We initiate a review on OCK Group with a non-rated rating and a target price of RM0.42, based on a targeted FY13 PER of 8.0x in tandem with FTSE Bursa Malaysia small capital index forward PER. OCK Group ('OCK') is principally involved in the provision of telecommunications network services, of which the Malaysia market is the group's principal market. The group has recently been granted a 5-year NFP license from MCMC, which allows it to build and own telecommunications towers. This could further strengthen the group's recurring income source, which currently mainly dependent on maintenance income generated from its telecommunications network services segment. The group's competitive strengths are 1) a full range of turnkey solution provider for telecommunications network services; 2) its established market reputation and 3) its strong relationship with technology providers.
One-stop turnkey solution provider for telecommunications network services. OCK provides a full range of turnkey solutions for telecommunication network services ranging from network planning, design and optimisation to energy management as well as infrastructure management. With these comprehensive end-to-end solutions coupled with its vast expertise in the latest technology knowledge, the group is able to act as a one-stop-centre for telecommunication operators in its efforts to expand, upgrade, consolidate or manage their network infrastructures.
Rising recurring income via owning telecommunications infrastructure. The group's current recurring income is mainly derived from providing maintenance works. With the recent award of its 5-year NFP licence from MCMC, OCK plans to venture into being a telecommunication infrastructure owner by building/buying and managing telecommunication towers. Management believes tower operations could further strengthen its recurring income while at the same time yield it other additional revenue streams such as the sale of replacement equipments and maintenance packages. We understand that OCK has allocated RM9.9m (or 36.7%) from its IPO proceeds for this purpose and is targeting to build and own 40 telecommunication towers in the next one year and subsequently 50 towers for each year thereafter up to the next five years.
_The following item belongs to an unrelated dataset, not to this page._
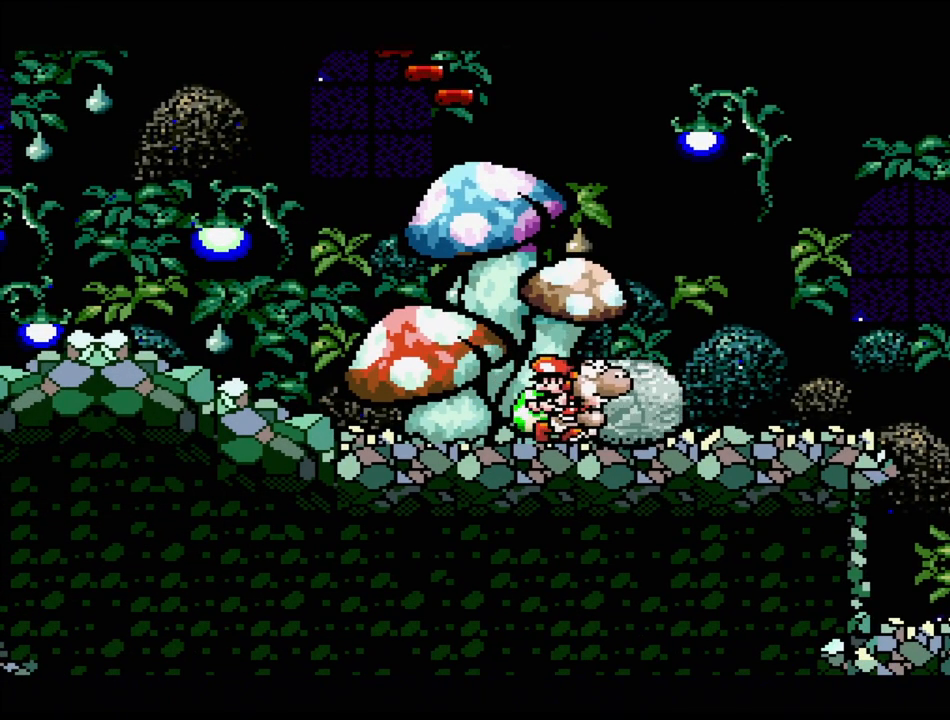
{"buttons": ["DPAD_RIGHT"], "events": []}
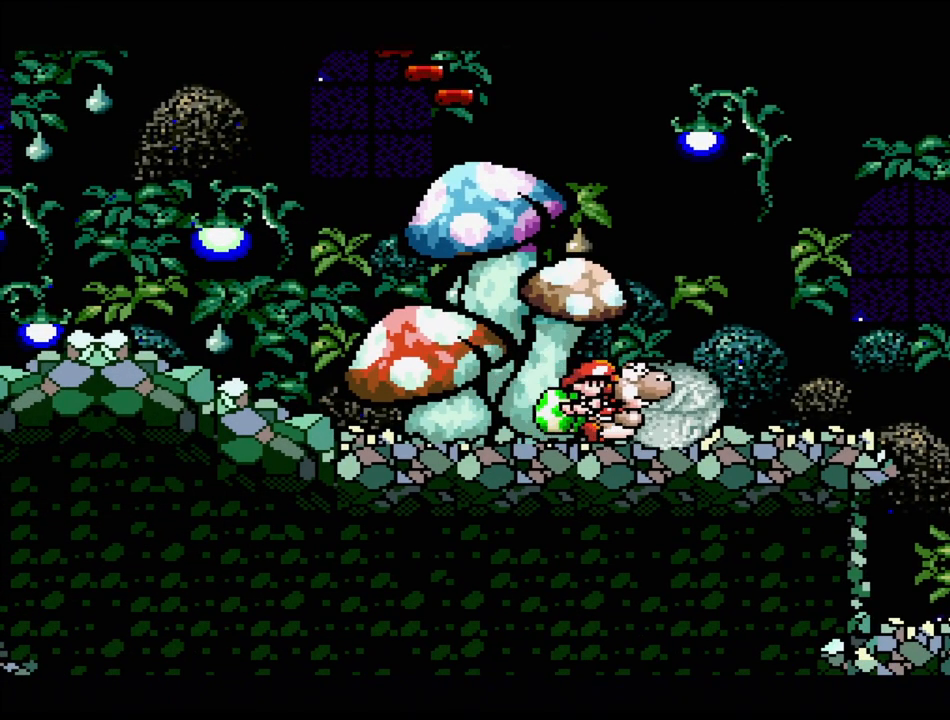
{"buttons": ["DPAD_RIGHT"], "events": []}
Expecting net profit to hit RM10.7m (+25.5% YoY) and RM13.6m (+26.8% YoY) in FY12 and FY13 respectively. We expect the group's FY12-FY13 turnover to be at RM107.3m (+21.5% YoY) and 136.8m (+27.4% YoY) respectively. Our assumptions are based on 1) a 15% p.a. growth in its core businesses and 2) telecommunication tower revenue contributions of RM2.9m in FY12 and RM6.5m in FY13 on the assumption that 40 and 50 towers will be built in these two financial years coupled with a monthly rental fee of RM6k per site. Margin-wise, we expect the group to be able to sustain its gross profit margin at around 26% but it may face some pressure at the PBT level due to escalating depreciation and administrative costs.